**CONSIGNE**
Recopiez à l'identique, dans le texte sur la photo de Noël 1951, le passage allant de « Récemment ma mère » jusqu'à « manière d'Annie Ernaux. ».

**TEXTE FOURNI**
· · · · ·
Je ne suis pas Annie Ernaux.
Récemment ma mère m'a envoyé de sa lointaine et austère retraite, cette photo que je connaissais mais n'avais regardée depuis longtemps.
Donc tentative d'exercice à la manière d'Annie Ernaux.
La photo est datée : Noël 1951.
Mes parents sont jeunes et si mon père a dix ans de plus que ma mère, cela n'apparaît pas. Ma mère a cette allure sévère qu'elle conservera  toute sa vie. Mon père porte un chapeau, je ne lui ai vu que sur cette photo : a dû l'abandonner très vite par la suite. Il s'agit de la promenade dominicale que mes parents nous ont imposée durant tous les dimanches de notre enfance. Je détestais et ça se voit. Dans le meilleur des cas, nous nous arrêtions chez des cousins très chaleureux. Je suis l'aînée et ça se voit également, affublée d'un horrible bonnet avec des oreilles de chat que ma mère nous a tricoté pendant des années, à ma soeur et moi, et qui nous ridiculisait à l'école du village.
· · · · ·
**DONNÉES À ANALYSER**
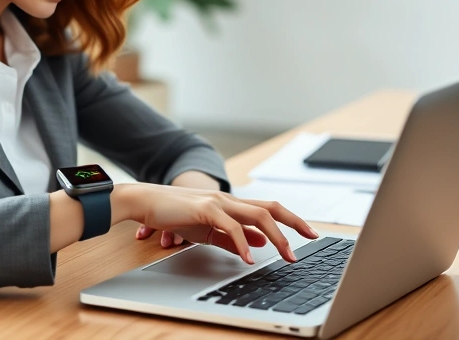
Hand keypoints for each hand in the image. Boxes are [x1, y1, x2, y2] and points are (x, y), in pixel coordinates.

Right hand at [114, 183, 318, 263]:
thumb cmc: (174, 215)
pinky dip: (244, 242)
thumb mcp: (207, 230)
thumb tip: (261, 241)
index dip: (291, 220)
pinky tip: (250, 257)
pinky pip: (231, 226)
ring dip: (277, 237)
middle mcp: (229, 200)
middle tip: (312, 238)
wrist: (146, 202)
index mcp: (231, 205)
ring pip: (258, 216)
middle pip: (271, 208)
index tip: (308, 234)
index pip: (269, 209)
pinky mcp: (205, 209)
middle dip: (295, 223)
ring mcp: (219, 202)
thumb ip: (233, 237)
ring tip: (286, 255)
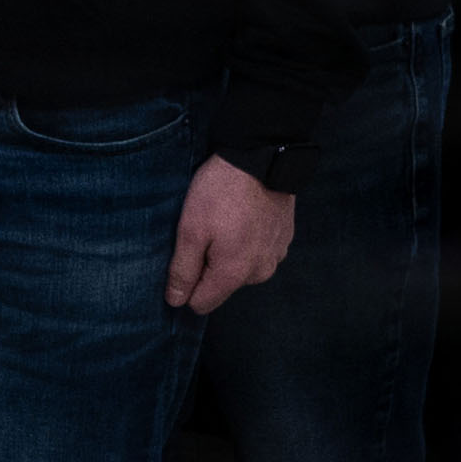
· · · · ·
**CORRIGÉ**
Récemment ma mère m'a envoyé de sa lointaine et austère retraite, cette photo que je connaissais mais n'avais regardée depuis longtemps.
Donc tentative d'exercice à la manière d'Annie Ernaux.